Namun, ironisnya, ia mengakui sendiri bahwa jumlah wisatawan domestik justru turun hingga 10–20% per hari. Fakta ini seharusnya cukup menjadi alarm bahwa ketimpangan antara pasar internasional dan domestik bisa menciptakan tekanan serius pada sektor-sektor pariwisata lokal, khususnya yang bergantung pada wisatawan nusantara.

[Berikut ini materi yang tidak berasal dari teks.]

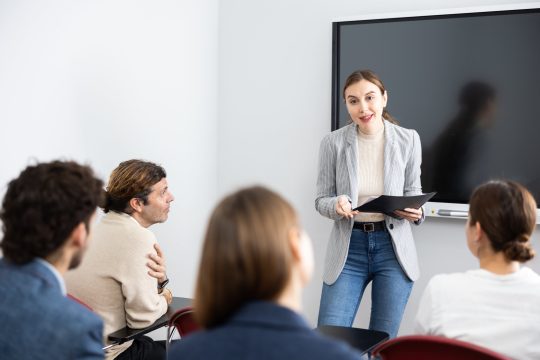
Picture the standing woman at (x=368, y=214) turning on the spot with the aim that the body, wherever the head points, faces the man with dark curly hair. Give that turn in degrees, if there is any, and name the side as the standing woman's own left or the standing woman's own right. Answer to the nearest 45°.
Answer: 0° — they already face them

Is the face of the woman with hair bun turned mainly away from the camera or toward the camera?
away from the camera

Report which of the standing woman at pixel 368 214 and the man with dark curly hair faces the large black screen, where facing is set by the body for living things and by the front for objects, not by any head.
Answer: the man with dark curly hair

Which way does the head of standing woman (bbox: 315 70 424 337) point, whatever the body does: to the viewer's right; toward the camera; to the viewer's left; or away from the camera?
toward the camera

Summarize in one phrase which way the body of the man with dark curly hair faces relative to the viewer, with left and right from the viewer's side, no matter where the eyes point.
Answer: facing away from the viewer and to the right of the viewer

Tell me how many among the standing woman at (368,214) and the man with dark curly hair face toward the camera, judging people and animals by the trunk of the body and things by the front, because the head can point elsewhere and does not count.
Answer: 1

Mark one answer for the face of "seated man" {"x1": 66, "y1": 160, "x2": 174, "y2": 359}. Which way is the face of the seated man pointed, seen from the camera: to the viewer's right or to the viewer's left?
to the viewer's right

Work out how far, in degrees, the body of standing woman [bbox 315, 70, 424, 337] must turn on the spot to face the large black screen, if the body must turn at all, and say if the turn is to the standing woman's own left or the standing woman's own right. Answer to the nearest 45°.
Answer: approximately 135° to the standing woman's own left

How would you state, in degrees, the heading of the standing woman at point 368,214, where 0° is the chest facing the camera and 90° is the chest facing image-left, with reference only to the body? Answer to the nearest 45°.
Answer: approximately 0°

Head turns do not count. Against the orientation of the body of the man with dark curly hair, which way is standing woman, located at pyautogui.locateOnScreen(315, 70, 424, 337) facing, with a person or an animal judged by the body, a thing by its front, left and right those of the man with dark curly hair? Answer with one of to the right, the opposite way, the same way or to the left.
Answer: the opposite way

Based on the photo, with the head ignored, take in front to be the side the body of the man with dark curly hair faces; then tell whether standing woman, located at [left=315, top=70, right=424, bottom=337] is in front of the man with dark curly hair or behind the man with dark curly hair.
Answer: in front

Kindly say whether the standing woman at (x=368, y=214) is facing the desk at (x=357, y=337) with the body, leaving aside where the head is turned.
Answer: yes

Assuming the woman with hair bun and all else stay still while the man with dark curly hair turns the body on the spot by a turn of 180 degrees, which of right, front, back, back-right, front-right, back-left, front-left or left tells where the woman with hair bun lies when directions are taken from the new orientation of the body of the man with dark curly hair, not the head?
back-left

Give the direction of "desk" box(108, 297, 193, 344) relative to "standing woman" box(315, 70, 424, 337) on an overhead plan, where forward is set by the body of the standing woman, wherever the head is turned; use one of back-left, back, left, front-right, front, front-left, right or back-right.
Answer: front-right

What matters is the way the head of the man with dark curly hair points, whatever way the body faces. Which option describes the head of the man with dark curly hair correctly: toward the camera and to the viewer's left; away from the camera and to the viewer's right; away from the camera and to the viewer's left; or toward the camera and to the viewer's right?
away from the camera and to the viewer's right

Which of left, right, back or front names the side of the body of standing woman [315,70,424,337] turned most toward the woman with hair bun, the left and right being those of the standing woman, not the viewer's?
front

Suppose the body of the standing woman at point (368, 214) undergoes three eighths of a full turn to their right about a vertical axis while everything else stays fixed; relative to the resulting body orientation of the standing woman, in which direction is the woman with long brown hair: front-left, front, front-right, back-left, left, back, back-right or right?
back-left
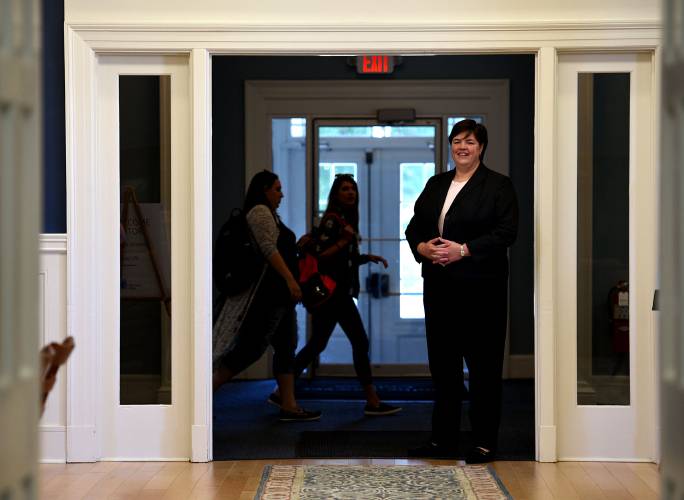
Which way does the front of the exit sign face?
toward the camera

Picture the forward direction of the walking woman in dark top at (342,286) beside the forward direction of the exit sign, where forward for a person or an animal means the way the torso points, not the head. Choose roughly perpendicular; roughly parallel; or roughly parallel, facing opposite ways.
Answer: roughly perpendicular

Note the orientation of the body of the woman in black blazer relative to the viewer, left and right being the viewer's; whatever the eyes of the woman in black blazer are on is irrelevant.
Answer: facing the viewer and to the left of the viewer

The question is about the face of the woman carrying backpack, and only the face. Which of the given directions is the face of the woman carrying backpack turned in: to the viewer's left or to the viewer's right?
to the viewer's right

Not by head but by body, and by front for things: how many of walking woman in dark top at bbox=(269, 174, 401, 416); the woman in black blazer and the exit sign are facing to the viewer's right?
1

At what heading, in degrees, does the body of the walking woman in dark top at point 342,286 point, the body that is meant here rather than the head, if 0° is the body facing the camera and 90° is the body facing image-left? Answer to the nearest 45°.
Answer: approximately 270°

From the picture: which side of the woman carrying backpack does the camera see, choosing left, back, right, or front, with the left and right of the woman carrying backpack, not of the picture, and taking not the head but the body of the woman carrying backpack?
right

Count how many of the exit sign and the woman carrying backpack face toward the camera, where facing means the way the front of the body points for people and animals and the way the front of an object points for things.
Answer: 1
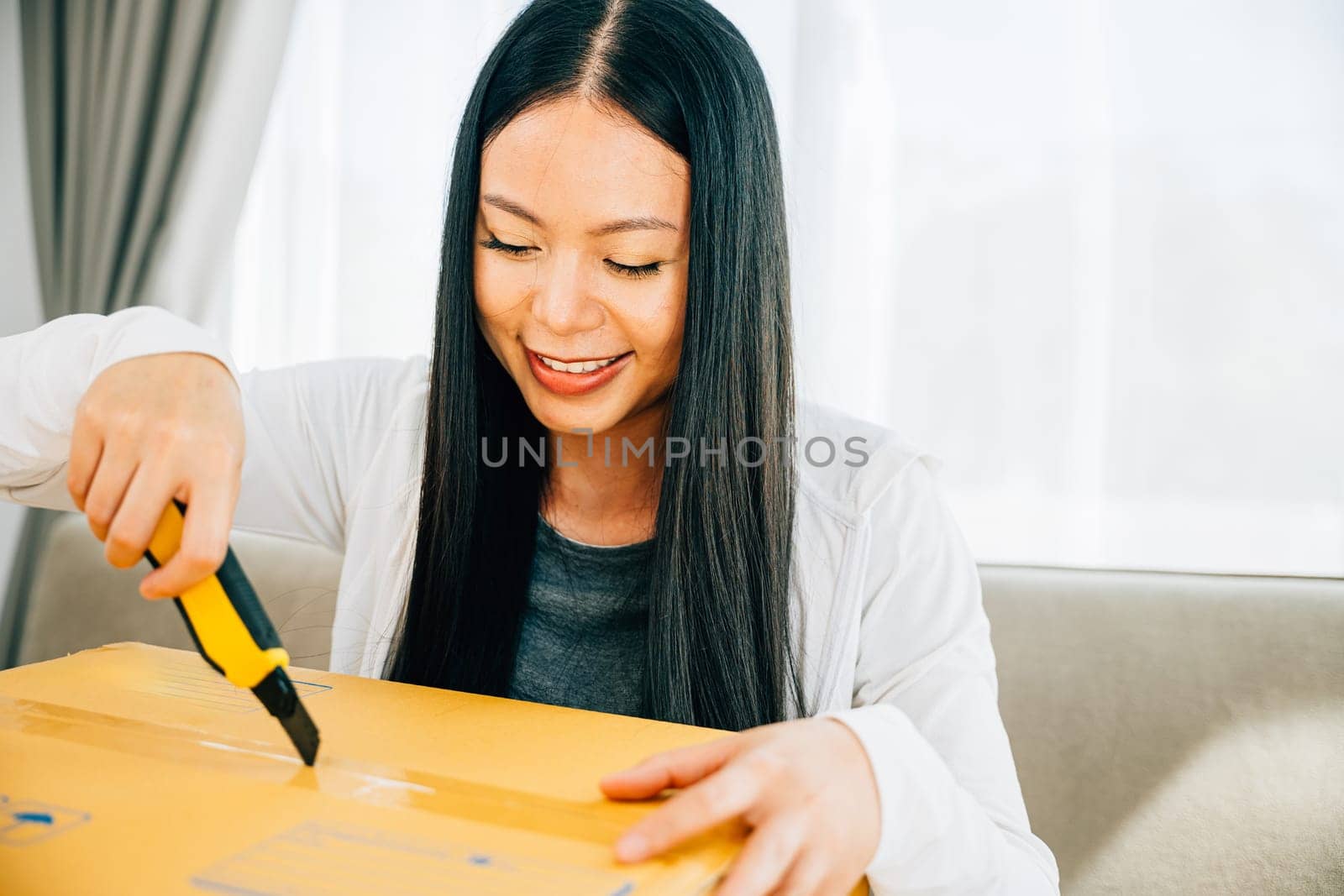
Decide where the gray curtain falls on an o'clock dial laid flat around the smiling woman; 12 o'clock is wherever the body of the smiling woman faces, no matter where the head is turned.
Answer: The gray curtain is roughly at 5 o'clock from the smiling woman.

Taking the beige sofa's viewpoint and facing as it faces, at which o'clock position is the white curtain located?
The white curtain is roughly at 6 o'clock from the beige sofa.

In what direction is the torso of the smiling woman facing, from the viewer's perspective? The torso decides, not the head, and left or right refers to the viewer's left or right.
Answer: facing the viewer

Penurunan wisatawan domestik berdampak langsung pada hotel-hotel kelas menengah, restoran rakyat, transportasi lokal, serta UMKM berbasis komunitas. Data Badan Pusat Statistik (BPS) Bali per awal 2025 menunjukkan bahwa tingkat hunian hotel berbintang hanya berkisar 52–58%, menurun signifikan dari posisi puncaknya sebesar 70% pada akhir 2024. Sementara itu, sektor informal yang menyerap lebih dari 25% tenaga kerja pariwisata menjadi yang paling rentan terdampak.

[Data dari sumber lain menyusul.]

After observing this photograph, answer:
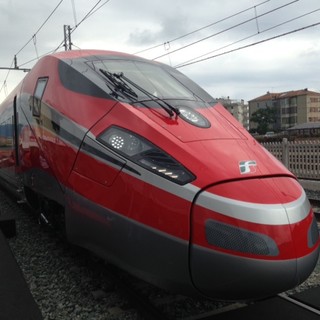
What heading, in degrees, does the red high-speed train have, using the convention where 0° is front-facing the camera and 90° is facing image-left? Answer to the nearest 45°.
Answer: approximately 315°

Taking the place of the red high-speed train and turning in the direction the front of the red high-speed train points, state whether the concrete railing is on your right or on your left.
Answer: on your left
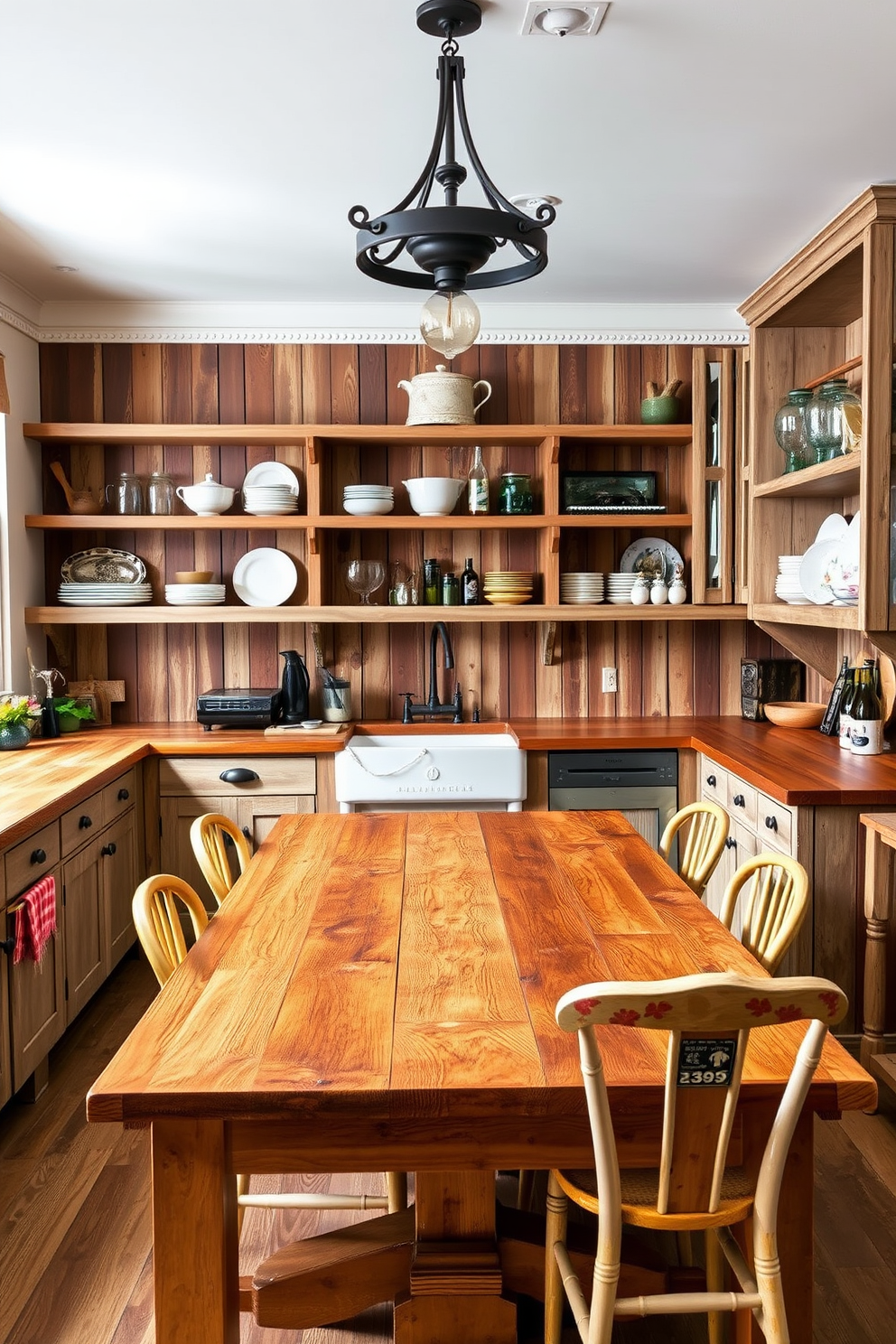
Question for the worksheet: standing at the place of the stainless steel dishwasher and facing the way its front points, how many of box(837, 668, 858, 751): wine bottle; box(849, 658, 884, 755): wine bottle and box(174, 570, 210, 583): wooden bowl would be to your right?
1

Puan Maharani, melalui akun Instagram resminya, mengingatkan bahwa ancaman PHK bukan isapan jempol. Banyak pelaku industri pariwisata kini mulai melakukan efisiensi tenaga kerja karena okupansi yang tak stabil. Hal ini menunjukkan bahwa kondisi lapangan tidak seindah narasi pemerintah daerah. Justru diperlukan langkah-langkah antisipatif, bukan sekadar menuding kritik sebagai bentuk kampanye negatif.

Koster menuding adanya “black campaign” dari pesaing Bali sebagai dalang dari isu PHK ini. Meski tuduhan ini tidak sepenuhnya tak berdasar di tengah era digital yang penuh informasi sesat, namun menyederhanakan kritik sebagai serangan semata adalah kekeliruan fatal. Apalagi jika kritik datang dari tokoh penting sekelas Ketua DPR RI yang justru mengedepankan kepentingan nasional dan kesejahteraan rakyat.

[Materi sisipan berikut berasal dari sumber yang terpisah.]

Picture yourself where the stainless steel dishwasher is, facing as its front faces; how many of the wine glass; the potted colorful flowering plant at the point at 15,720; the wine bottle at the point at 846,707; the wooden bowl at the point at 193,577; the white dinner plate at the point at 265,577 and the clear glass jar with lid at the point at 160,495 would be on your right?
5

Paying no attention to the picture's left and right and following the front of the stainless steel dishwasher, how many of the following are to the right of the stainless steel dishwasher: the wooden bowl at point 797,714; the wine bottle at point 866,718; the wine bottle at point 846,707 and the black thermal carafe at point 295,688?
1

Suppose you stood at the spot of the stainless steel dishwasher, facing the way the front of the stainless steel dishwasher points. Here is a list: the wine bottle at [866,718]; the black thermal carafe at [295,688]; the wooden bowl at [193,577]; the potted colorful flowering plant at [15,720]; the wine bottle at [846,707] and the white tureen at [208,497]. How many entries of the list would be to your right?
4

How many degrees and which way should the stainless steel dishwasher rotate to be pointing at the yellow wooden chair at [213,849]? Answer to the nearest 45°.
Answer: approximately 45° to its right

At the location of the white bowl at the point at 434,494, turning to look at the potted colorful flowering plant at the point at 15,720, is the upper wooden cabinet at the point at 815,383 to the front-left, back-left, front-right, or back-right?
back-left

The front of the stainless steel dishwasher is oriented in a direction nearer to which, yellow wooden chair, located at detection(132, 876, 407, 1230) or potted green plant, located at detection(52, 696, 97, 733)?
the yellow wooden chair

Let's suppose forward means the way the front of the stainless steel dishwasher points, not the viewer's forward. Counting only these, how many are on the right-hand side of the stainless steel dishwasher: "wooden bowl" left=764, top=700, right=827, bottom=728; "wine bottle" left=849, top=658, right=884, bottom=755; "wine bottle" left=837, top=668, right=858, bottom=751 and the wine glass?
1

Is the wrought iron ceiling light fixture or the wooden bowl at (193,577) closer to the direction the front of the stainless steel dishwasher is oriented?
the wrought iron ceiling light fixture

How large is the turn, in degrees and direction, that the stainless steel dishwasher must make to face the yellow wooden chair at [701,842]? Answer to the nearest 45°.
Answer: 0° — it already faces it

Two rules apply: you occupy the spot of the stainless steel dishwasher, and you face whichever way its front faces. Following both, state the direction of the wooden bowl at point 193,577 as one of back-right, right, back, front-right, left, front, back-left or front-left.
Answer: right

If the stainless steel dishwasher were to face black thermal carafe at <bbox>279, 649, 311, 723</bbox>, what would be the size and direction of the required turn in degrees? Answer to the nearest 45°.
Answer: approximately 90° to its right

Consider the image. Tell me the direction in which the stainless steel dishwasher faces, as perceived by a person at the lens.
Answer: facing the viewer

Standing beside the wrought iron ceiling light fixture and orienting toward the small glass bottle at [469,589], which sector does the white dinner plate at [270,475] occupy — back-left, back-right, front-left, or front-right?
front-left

Dalam kebijakan publik, keseimbangan antara optimisme dan realisme adalah kunci. Data yang positif memang dapat menjadi alat promosi dan menarik investor, tetapi mengabaikan gejala sosial seperti ancaman PHK hanya akan menciptakan kesenjangan narasi dan realitas. Pemerintah perlu membuka mata terhadap sinyal-sinyal dari lapangan, bukan menutup telinga dengan label “kampanye negatif”.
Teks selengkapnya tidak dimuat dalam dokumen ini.